6. Know that there is hope. Sexual abuse is not an emotional death sentence. Children are incredibly resilient and they CAN heal. The healing process may involve a combination of trauma-focused treatments such as somatic therapies, expressive arts therapies, and talk therapies. The good news is that the field of trauma treatment has become highly sophisticated. There are many researchers and therapists who have spent years finding the most gentle and effective ways to help children cope with trauma. Children can emerge from this experience as confident and whole individuals.

7. Look out for signs of secondary trauma. If you have experienced any sort of trauma over the course of your own life, you may feel your body and mind reacting in ways that feel dreadfully familiar.

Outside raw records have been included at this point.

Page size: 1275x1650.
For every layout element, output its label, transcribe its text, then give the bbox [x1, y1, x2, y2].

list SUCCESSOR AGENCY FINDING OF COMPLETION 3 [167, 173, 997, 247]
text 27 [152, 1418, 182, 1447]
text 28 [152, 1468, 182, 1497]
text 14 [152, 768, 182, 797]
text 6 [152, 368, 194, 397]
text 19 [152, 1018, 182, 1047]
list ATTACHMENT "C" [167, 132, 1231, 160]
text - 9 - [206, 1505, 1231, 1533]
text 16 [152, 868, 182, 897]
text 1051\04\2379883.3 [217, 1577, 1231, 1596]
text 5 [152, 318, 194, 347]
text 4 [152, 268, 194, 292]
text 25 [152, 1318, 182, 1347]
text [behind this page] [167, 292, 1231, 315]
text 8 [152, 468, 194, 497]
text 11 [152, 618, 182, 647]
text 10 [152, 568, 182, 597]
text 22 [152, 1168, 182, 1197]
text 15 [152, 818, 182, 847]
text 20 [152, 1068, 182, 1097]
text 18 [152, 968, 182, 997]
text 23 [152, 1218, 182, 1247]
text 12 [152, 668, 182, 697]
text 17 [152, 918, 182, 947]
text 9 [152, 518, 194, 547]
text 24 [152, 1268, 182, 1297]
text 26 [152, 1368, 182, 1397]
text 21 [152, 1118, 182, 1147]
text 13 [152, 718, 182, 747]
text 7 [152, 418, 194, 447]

You may begin to have nightmares, flashbacks, anxiety, or somatic symptoms. You might feel as if the abuse you have been told about is happening to you, and that you can see it play out in your mind over and over again. Even without a trauma history of your own, you may feel overwhelmed by the information with which you have been entrusted. You may want to consider finding a therapist of your own to help you manage your feelings.

Most important, don’t panic. Breathe. The road ahead may involve making decisions and seeking resources. The child before you will need a calm and rational adult presence. It may help to take a moment to envision the child as a stable and happy adult, one who knows how to set boundaries and knows how to live and love and succeed. Can you see that in your mind’s eye? Breathe into that. And then take the steps that you know are needed to get there.

References

Children and Teens: Statistics. Retrieved May 17, 2019, from https://www.rainn.org/

United States Department of Health and Human Services, Administration for Children and Families, Administration on Children, Youth and Families, Children’s Bureau. Child Maltreatment Survey, 2017 (2018).

Yehuda, N. (2015). Communicating trauma. Taylor & Francis.